(What is being asked): The complete listing should be transcribed precisely.

BEGIN

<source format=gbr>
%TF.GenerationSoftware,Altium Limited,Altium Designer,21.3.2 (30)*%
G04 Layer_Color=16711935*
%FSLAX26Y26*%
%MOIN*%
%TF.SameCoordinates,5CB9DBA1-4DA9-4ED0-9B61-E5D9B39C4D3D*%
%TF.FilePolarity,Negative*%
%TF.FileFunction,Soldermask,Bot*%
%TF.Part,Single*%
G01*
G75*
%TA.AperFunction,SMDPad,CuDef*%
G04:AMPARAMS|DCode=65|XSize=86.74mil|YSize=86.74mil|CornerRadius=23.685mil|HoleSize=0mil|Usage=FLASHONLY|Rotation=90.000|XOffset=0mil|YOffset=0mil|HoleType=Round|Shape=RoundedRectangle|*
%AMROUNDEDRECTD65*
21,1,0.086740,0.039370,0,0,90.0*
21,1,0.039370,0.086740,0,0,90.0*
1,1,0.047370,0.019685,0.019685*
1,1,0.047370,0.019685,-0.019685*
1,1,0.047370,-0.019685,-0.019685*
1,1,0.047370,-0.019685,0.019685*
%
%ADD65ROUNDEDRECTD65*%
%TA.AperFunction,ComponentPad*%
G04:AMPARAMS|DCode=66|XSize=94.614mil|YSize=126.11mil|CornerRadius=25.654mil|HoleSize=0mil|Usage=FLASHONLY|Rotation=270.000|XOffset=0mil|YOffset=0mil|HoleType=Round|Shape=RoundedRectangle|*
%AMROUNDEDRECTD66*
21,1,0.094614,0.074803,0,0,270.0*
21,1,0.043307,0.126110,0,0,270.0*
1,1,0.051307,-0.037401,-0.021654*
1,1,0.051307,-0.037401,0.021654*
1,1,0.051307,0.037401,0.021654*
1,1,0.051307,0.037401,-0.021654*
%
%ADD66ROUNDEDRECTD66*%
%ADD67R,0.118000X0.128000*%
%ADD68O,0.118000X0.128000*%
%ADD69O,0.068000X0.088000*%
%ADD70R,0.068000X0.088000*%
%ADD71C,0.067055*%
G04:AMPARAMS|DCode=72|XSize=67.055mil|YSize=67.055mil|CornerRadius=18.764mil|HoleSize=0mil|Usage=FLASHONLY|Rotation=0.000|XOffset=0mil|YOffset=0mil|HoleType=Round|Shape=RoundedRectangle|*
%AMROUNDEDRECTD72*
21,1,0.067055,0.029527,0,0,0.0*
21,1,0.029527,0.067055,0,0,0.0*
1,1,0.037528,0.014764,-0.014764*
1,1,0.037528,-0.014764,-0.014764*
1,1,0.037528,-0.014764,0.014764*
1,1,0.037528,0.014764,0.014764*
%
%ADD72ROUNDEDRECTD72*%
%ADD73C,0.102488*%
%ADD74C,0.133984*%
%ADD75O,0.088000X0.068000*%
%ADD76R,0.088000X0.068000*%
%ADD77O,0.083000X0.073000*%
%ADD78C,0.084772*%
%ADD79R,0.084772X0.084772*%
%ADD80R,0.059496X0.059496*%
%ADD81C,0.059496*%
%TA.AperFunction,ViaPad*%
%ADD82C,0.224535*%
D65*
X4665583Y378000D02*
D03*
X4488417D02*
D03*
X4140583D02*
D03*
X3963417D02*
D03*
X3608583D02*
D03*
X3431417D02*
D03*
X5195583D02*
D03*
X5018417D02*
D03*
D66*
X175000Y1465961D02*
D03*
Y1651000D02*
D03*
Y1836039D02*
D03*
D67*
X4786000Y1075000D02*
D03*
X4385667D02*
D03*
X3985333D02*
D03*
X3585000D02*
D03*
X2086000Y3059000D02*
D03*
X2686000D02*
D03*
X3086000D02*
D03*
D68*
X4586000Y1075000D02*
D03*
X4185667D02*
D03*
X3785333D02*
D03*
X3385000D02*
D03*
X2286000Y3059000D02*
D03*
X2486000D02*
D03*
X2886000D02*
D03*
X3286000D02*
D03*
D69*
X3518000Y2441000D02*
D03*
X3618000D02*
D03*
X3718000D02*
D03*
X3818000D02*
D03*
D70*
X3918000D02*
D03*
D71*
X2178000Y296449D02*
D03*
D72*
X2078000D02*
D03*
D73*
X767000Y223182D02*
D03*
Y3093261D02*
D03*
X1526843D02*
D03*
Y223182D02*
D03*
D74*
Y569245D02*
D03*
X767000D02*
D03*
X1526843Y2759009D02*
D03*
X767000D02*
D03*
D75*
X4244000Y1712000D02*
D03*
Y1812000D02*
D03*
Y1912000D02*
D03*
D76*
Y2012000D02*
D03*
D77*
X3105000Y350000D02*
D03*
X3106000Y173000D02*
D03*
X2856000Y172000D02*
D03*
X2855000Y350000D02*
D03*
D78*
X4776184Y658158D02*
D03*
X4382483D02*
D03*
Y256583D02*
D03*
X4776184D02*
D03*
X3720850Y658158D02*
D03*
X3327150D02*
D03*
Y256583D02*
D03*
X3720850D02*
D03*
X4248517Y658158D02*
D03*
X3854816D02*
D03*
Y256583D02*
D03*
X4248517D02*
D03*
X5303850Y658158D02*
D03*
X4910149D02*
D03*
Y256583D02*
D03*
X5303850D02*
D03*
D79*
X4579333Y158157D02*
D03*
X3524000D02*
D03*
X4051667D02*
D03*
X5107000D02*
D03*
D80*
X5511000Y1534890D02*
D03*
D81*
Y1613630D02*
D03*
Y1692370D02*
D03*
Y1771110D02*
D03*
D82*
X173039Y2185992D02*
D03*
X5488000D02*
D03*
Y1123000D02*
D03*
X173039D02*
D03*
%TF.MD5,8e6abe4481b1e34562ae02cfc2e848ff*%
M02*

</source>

END

(Written solution):
<source format=gbr>
%TF.GenerationSoftware,Altium Limited,Altium Designer,21.3.2 (30)*%
G04 Layer_Color=16711935*
%FSLAX26Y26*%
%MOIN*%
%TF.SameCoordinates,5CB9DBA1-4DA9-4ED0-9B61-E5D9B39C4D3D*%
%TF.FilePolarity,Negative*%
%TF.FileFunction,Soldermask,Bot*%
%TF.Part,Single*%
G01*
G75*
%TA.AperFunction,SMDPad,CuDef*%
G04:AMPARAMS|DCode=65|XSize=86.74mil|YSize=86.74mil|CornerRadius=23.685mil|HoleSize=0mil|Usage=FLASHONLY|Rotation=90.000|XOffset=0mil|YOffset=0mil|HoleType=Round|Shape=RoundedRectangle|*
%AMROUNDEDRECTD65*
21,1,0.086740,0.039370,0,0,90.0*
21,1,0.039370,0.086740,0,0,90.0*
1,1,0.047370,0.019685,0.019685*
1,1,0.047370,0.019685,-0.019685*
1,1,0.047370,-0.019685,-0.019685*
1,1,0.047370,-0.019685,0.019685*
%
%ADD65ROUNDEDRECTD65*%
%TA.AperFunction,ComponentPad*%
G04:AMPARAMS|DCode=66|XSize=94.614mil|YSize=126.11mil|CornerRadius=25.654mil|HoleSize=0mil|Usage=FLASHONLY|Rotation=270.000|XOffset=0mil|YOffset=0mil|HoleType=Round|Shape=RoundedRectangle|*
%AMROUNDEDRECTD66*
21,1,0.094614,0.074803,0,0,270.0*
21,1,0.043307,0.126110,0,0,270.0*
1,1,0.051307,-0.037401,-0.021654*
1,1,0.051307,-0.037401,0.021654*
1,1,0.051307,0.037401,0.021654*
1,1,0.051307,0.037401,-0.021654*
%
%ADD66ROUNDEDRECTD66*%
%ADD67R,0.118000X0.128000*%
%ADD68O,0.118000X0.128000*%
%ADD69O,0.068000X0.088000*%
%ADD70R,0.068000X0.088000*%
%ADD71C,0.067055*%
G04:AMPARAMS|DCode=72|XSize=67.055mil|YSize=67.055mil|CornerRadius=18.764mil|HoleSize=0mil|Usage=FLASHONLY|Rotation=0.000|XOffset=0mil|YOffset=0mil|HoleType=Round|Shape=RoundedRectangle|*
%AMROUNDEDRECTD72*
21,1,0.067055,0.029527,0,0,0.0*
21,1,0.029527,0.067055,0,0,0.0*
1,1,0.037528,0.014764,-0.014764*
1,1,0.037528,-0.014764,-0.014764*
1,1,0.037528,-0.014764,0.014764*
1,1,0.037528,0.014764,0.014764*
%
%ADD72ROUNDEDRECTD72*%
%ADD73C,0.102488*%
%ADD74C,0.133984*%
%ADD75O,0.088000X0.068000*%
%ADD76R,0.088000X0.068000*%
%ADD77O,0.083000X0.073000*%
%ADD78C,0.084772*%
%ADD79R,0.084772X0.084772*%
%ADD80R,0.059496X0.059496*%
%ADD81C,0.059496*%
%TA.AperFunction,ViaPad*%
%ADD82C,0.224535*%
D65*
X4665583Y378000D02*
D03*
X4488417D02*
D03*
X4140583D02*
D03*
X3963417D02*
D03*
X3608583D02*
D03*
X3431417D02*
D03*
X5195583D02*
D03*
X5018417D02*
D03*
D66*
X175000Y1465961D02*
D03*
Y1651000D02*
D03*
Y1836039D02*
D03*
D67*
X4786000Y1075000D02*
D03*
X4385667D02*
D03*
X3985333D02*
D03*
X3585000D02*
D03*
X2086000Y3059000D02*
D03*
X2686000D02*
D03*
X3086000D02*
D03*
D68*
X4586000Y1075000D02*
D03*
X4185667D02*
D03*
X3785333D02*
D03*
X3385000D02*
D03*
X2286000Y3059000D02*
D03*
X2486000D02*
D03*
X2886000D02*
D03*
X3286000D02*
D03*
D69*
X3518000Y2441000D02*
D03*
X3618000D02*
D03*
X3718000D02*
D03*
X3818000D02*
D03*
D70*
X3918000D02*
D03*
D71*
X2178000Y296449D02*
D03*
D72*
X2078000D02*
D03*
D73*
X767000Y223182D02*
D03*
Y3093261D02*
D03*
X1526843D02*
D03*
Y223182D02*
D03*
D74*
Y569245D02*
D03*
X767000D02*
D03*
X1526843Y2759009D02*
D03*
X767000D02*
D03*
D75*
X4244000Y1712000D02*
D03*
Y1812000D02*
D03*
Y1912000D02*
D03*
D76*
Y2012000D02*
D03*
D77*
X3105000Y350000D02*
D03*
X3106000Y173000D02*
D03*
X2856000Y172000D02*
D03*
X2855000Y350000D02*
D03*
D78*
X4776184Y658158D02*
D03*
X4382483D02*
D03*
Y256583D02*
D03*
X4776184D02*
D03*
X3720850Y658158D02*
D03*
X3327150D02*
D03*
Y256583D02*
D03*
X3720850D02*
D03*
X4248517Y658158D02*
D03*
X3854816D02*
D03*
Y256583D02*
D03*
X4248517D02*
D03*
X5303850Y658158D02*
D03*
X4910149D02*
D03*
Y256583D02*
D03*
X5303850D02*
D03*
D79*
X4579333Y158157D02*
D03*
X3524000D02*
D03*
X4051667D02*
D03*
X5107000D02*
D03*
D80*
X5511000Y1534890D02*
D03*
D81*
Y1613630D02*
D03*
Y1692370D02*
D03*
Y1771110D02*
D03*
D82*
X173039Y2185992D02*
D03*
X5488000D02*
D03*
Y1123000D02*
D03*
X173039D02*
D03*
%TF.MD5,8e6abe4481b1e34562ae02cfc2e848ff*%
M02*

</source>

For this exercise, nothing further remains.